Das Freiwilligenprogramm der Mennoniten wird von regionalen Akteuren organisiert. Finanzielle Unterstützung erfolgt durch die internationalen Beziehungen aus dem Globalen Norden. Aber auch nicht international verankerte Akteure aus dem Globalen Süden nutzen die Möglichkeiten des Personalaustauschs und Freiwilligendienstes, doch die Beschaffung von Mitteln gestaltet sich für sie besonders schwierig. Dies gilt insbesondere in einem Kontext, in dem zivilgesellschaftliches Engagement nicht als gesellschaftlich notwendig angesehen und gefördert wird. 
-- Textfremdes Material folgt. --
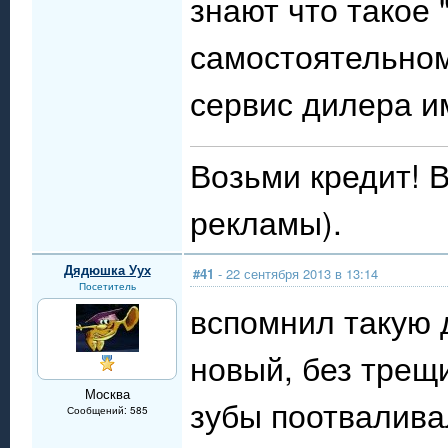
знают что такое 
самостоятельном
сервис дилера им
Возьми кредит! В
рекламы).
Дядюшка Уух
#41
- 22 сентября 2013 в 13:14
Посетитель
вспомнил такую 
новый, без трещи
Москва
зубы поотвалива
Сообщений: 585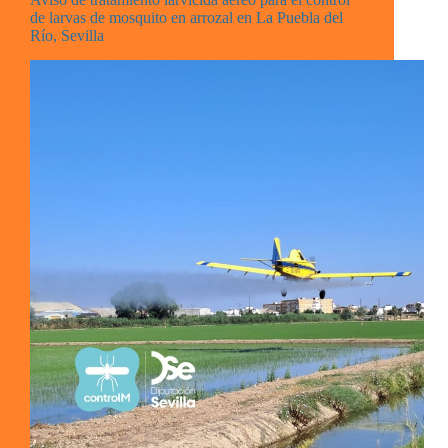
de larvas de mosquito en arrozal en La Puebla del
Río, Sevilla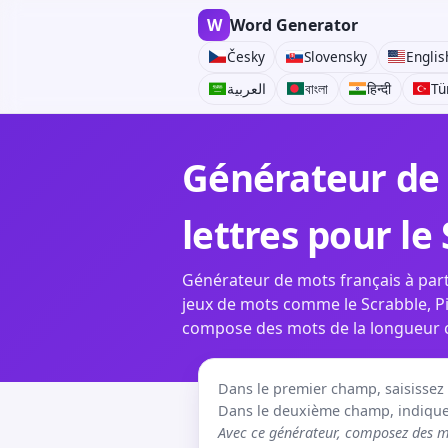
W
Word Generator
Česky
Slovensky
Englis
العربية
বাংলা
हिन्दी
Tü
Générateur de 
lettres pour le
Générateur de mots français à parti
jeux de mots comme le Scrabble, Pi
compose des mots de la longueur cho
Dans le premier champ, saisissez le
Dans le deuxième champ, indiquez
Avec ce générateur, composez des mo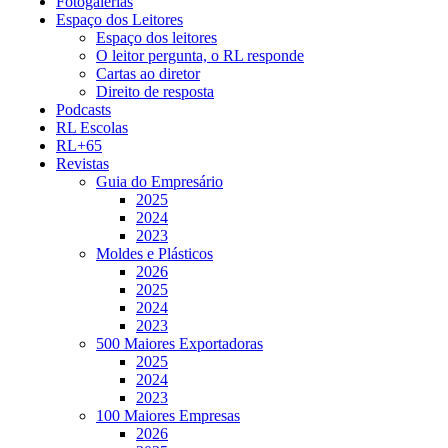
Fotogalerias
Espaço dos Leitores
Espaço dos leitores
O leitor pergunta, o RL responde
Cartas ao diretor
Direito de resposta
Podcasts
RL Escolas
RL+65
Revistas
Guia do Empresário
2025
2024
2023
Moldes e Plásticos
2026
2025
2024
2023
500 Maiores Exportadoras
2025
2024
2023
100 Maiores Empresas
2026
Im Bereich von Bildungseinrichtungen zur Förderung von Friedensarbeit bedarf es ebenso einer Stärkung der im Globalen Süden verankerten Einrichtungen und einer Stärkung bei ihrer Vernetzung. Für viele NGO in Südostasien ist es wichtig, dass ihre Mitarbeitenden in Trainingseinrichtungen aus Hongkong, Davao oder Bangkok weitergebildet werden. Gerade Alumni dieser regionalen Trainingseinrichtungen haben großes Interesse an regionalen Arbeitserfahrungen in ihrem an Gerechtigkeit und Frieden orientierten Arbeitsfeld. Während die Zusammenarbeit von staatlichen Universitäten im Rahmen des Zivilen Friedensdienstes in der Region gefördert wird, steht die Förderung der Vernetzung und Zusammenarbeit der vor allem aus einem religiösen Hintergrund entstandenen Institute in der Region aus. Für Kirchen im Globalen Norden Gelegenheit, zu einer Stärkung einer christlich, muslimisch buddhistischen Zusammenarbeit in einer Region des globalen Südens beizutragen.  

Es wäre wünschenswert, würde sich das Augenmerk von AKLHÜ nicht nur darauf beziehen, wie Freiwillige und Fachkräfte aus dem Globalen Süden in die hiesigen Lern- und Fachdienste eingebunden werden, sondern auch darauf, wie Bildungseinrichtungen und Träger von diversen Austauschprogrammen im Globalen Süden in ihrer Arbeit international unterstützt werden können. Obwohl im Globalen Süden bereits ein Engagement für Fach- und Freiwilligendienste besteht, Trainingseinrichtungen für Friedensarbeit schon viele Jahre in der Praxis von oft gewaltvoll ausgetragenen Konflikten Erfahrung gesammelt haben, wird deren Arbeit im Globalen Norden kaum wahrgenommen und einbezogen.

Gerade der Personalaustausch innerhalb von Nichtregierungsorganisationen und kirchlichen Akteuren im Globalen Süden bietet eine Möglichkeit zur Stärkung der zivilgesellschaftlichen Widerstandsfähigkeit und zur Bekämpfung von Gewaltstrukturen- und wird in dieser Hinsicht leider auch zukünftig gefordert sein.